BLUEFISH UPDATE
Bag Limits to Remain at 10 Fish For 1998by Gary Caputi
(from Jersey Coast Anglers Association September 1997Newsletter)
The combined Bluefish Board of the ASMFC and Coastal Migratory Committee from the Mid-Atlantic Council gathered in Philadelphia last week to determine the annual specifications for bluefish commercial quotas and recreational bag limits for 1998 and to further discuss Amendment 1 to the Bluefish Management Plan.
The 1998 specifications were determined under the original plan and had nothing to do with what was being considered for the upcoming plan amendment. I attended the Monitoring Committee meeting, which was held on Monday, August 11 and was pleased to see the committee and audience members seriously questioning the stock assessment results. While the assessment would lead one to believe bluefish were in a seriously depleted state and in need of major fishing mortality reductions, the vast amount of anecdotal data presented indicating the opposite was taken very seriously. The Monitoring Committee came to the conclusion that absent of any new management tools, they would fly in the face of the scientific data and recommend bag limits and commercial quotas stay status quo in 1998.
The ASMFC Bluefish Board and the Council met in joint session the next day and over a two hour period, going back and forth with the Regional Administrator, approved the Monitoring Committees recommendations. The status quo vote was overwhelming, but not unanimous. The manner in which the final proposal was worded prevents NMFS and the RA from denying the proposal, so the bag limit remains at 10 fish for another year.
Next came continuing discussions on Amendment 1 to the plan. The problem with this amendment is not so much expanding the management options to include possible seasonal closures and size limits, as it is the manner in which the stock is being assessed and what it could drive the management process to do in future years. The stock assessments are horribly inaccurate. Stock assessment scientists readily agree that they do not properly assess the stocks health when the fish are ranging further offshore, as has been common in recent years. The scientists conceded that the MRFSS survey, which gauges recreational landings and harvest, is dominated by recreational trips that take place inside three miles of shore, while bluefish can range to over 100 miles offshore. Once bluefish move beyond 10 miles out, recreational trips targeting them plummet. They also recognize that recreational effort associated with bluefish has dropped dramatically in recent years, indicating a further "decline" in supposed bluefish stock size. The bottom trawl survey conducted by the Northeast Fisheries Science Center is a poor way to judge stock size for bluefish, and this is also conceded to. But the bottom line is these stock assessment tools are being used to drive the management system and until the science is corrected to adequately gauge bluefish stock size, it could force the system to take draconian measures to improve a stock that very well might not need any help, while hurting the recreational and commercial users who depend upon it.

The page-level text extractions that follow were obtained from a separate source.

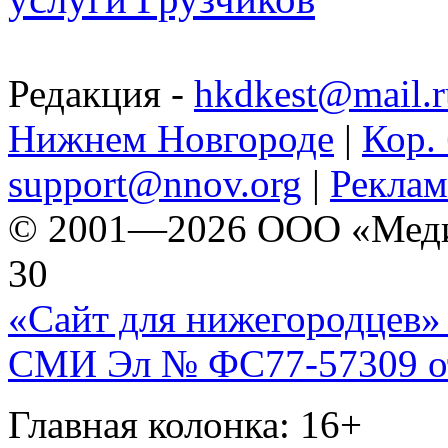
Редакция -
hkdkest@mail.r
Нижнем Новгороде
|
Кор. 
support@nnov.org
|
Реклам
© 2001—2026 ООО «Медиа 
30
«Сайт для нижегородцев» 
СМИ Эл № ФС77-57309 от 
Главная колонка: 16+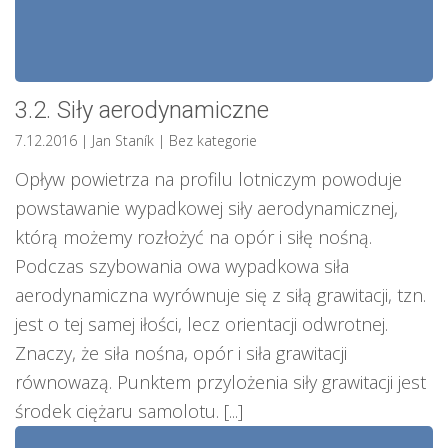
3.2. Siły aerodynamiczne
7.12.2016
| Jan Staník
|
Bez kategorie
Opływ powietrza na profilu lotniczym powoduje
powstawanie wypadkowej siły aerodynamicznej,
którą możemy rozłożyć na opór i siłę nośną.
Podczas szybowania owa wypadkowa siła
aerodynamiczna wyrównuje się z siłą grawitacji, tzn.
jest o tej samej iłości, lecz orientacji odwrotnej.
Znaczy, że siła nośna, opór i siła grawitacji
równowazą. Punktem przylożenia siły grawitacji jest
środek ciężaru samolotu. [...]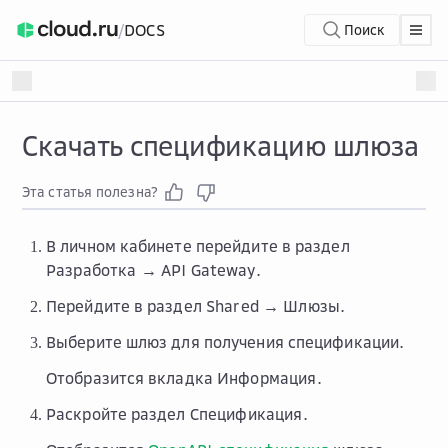
/
DOCS
Поиск
Скачать спецификацию шлюза
Эта статья полезна?
В личном кабинете перейдите в раздел
Разработка → API Gateway
.
Перейдите в раздел
Shared → Шлюзы
.
Выберите шлюз для получения спецификации.
Отобразится вкладка
Информация
.
Раскройте раздел
Спецификация
.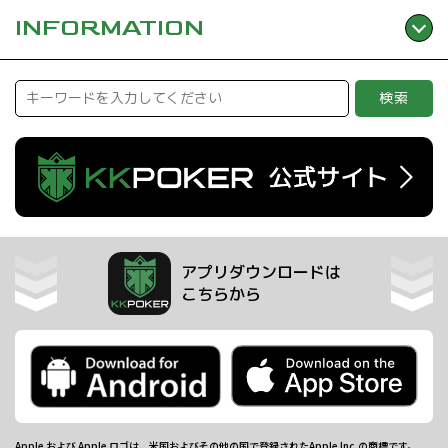
INFORMATION
検索
アプリダウンロードは
こちらから
Apple および Apple ロゴは、米国およびその他の国で登録されたApple Inc.の商標です。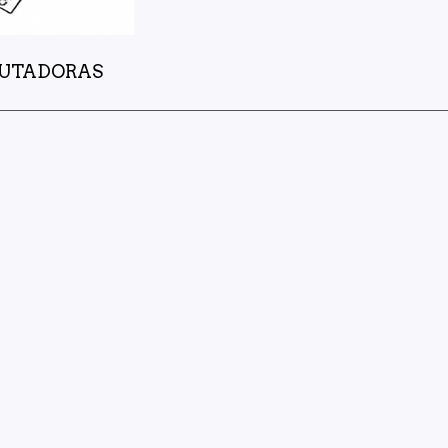
UTADORAS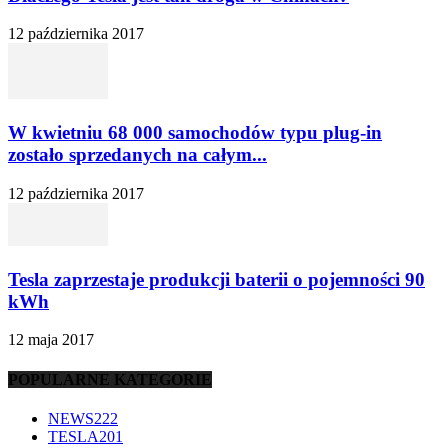
12 października 2017
W kwietniu 68 000 samochodów typu plug-in
zostało sprzedanych na całym...
12 października 2017
Tesla zaprzestaje produkcji baterii o pojemności 90
kWh
12 maja 2017
POPULARNE KATEGORIE
NEWS
222
TESLA
201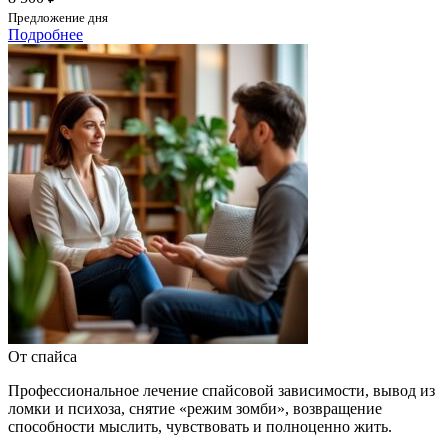
Предложение дня
Подробнее
От спайса
Профессиональное лечение спайсовой зависимости, вывод из
ломки и психоза, снятие «режим зомби», возвращение
способности мыслить, чувствовать и полноценно жить.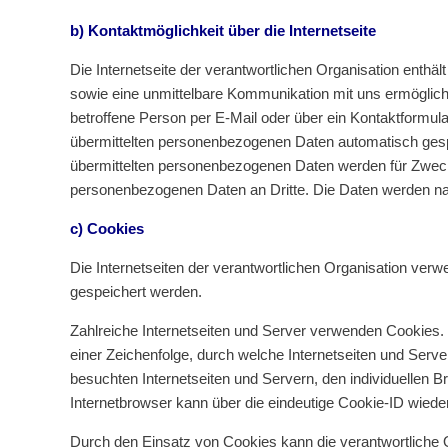
b) Kontaktmöglichkeit über die Internetseite
Die Internetseite der verantwortlichen Organisation enth
sowie eine unmittelbare Kommunikation mit uns ermöglich
betroffene Person per E-Mail oder über ein Kontaktformula
übermittelten personenbezogenen Daten automatisch gespeic
übermittelten personenbezogenen Daten werden für Zwecke
personenbezogenen Daten an Dritte. Die Daten werden na
c) Cookies
Die Internetseiten der verantwortlichen Organisation ve
gespeichert werden.
Zahlreiche Internetseiten und Server verwenden Cookies. 
einer Zeichenfolge, durch welche Internetseiten und Ser
besuchten Internetseiten und Servern, den individuellen 
Internetbrowser kann über die eindeutige Cookie-ID wiedere
Durch den Einsatz von Cookies kann die verantwortliche O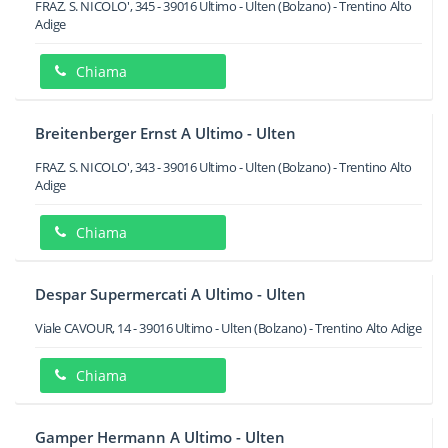
FRAZ. S. NICOLO', 345
-
39016
Ultimo - Ulten
(Bolzano) -
Trentino Alto
Adige
Chiama
Breitenberger Ernst A Ultimo - Ulten
FRAZ. S. NICOLO', 343
-
39016
Ultimo - Ulten
(Bolzano) -
Trentino Alto
Adige
Chiama
Despar Supermercati A Ultimo - Ulten
Viale CAVOUR, 14
-
39016
Ultimo - Ulten
(Bolzano) -
Trentino Alto Adige
Chiama
Gamper Hermann A Ultimo - Ulten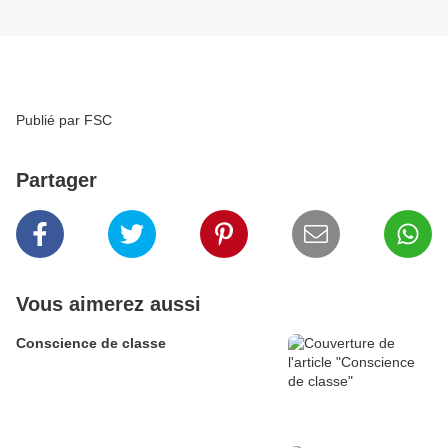
Publié par FSC
Partager
Vous aimerez aussi
Conscience de classe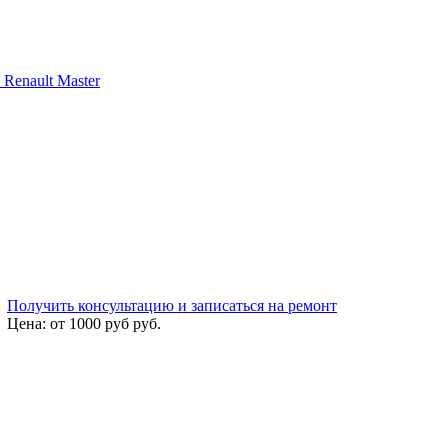
Renault Master
Получить консультацию и записаться на ремонт
Цена:
от 1000 руб
руб.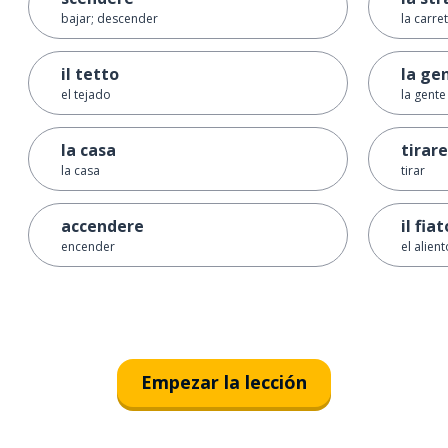
bajar; descender
la carret
il tetto
la ge
el tejado
la gente
la casa
tirare
la casa
tirar
accendere
il fiat
encender
el alien
Empezar la lección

Now, add to all this the base years being used to establish stock size includes the early and mid 1980s, when bluefish stocks were at all time historic size. We recognize that stocks have declined from those years, but with such a short time frame being used for comparison purposes in the plan, 1979 through the present, the decline seems far greater than it probably is when compared to historic stock sizes over the past 50 or 100 years. Which brings us to the question of just how large a stock are we aiming for in the plan? What constitutes a healthy bluefish biomass? These questions have not been answered, so we are left to wander around in the darkness of indecision and the current amendment provides very few answers in its present form. The future of the bluefish amendment is still at question and the variables driving management, especially the stock assessment component, is very much a Catch 22 scenario. Well keep you posted on developments.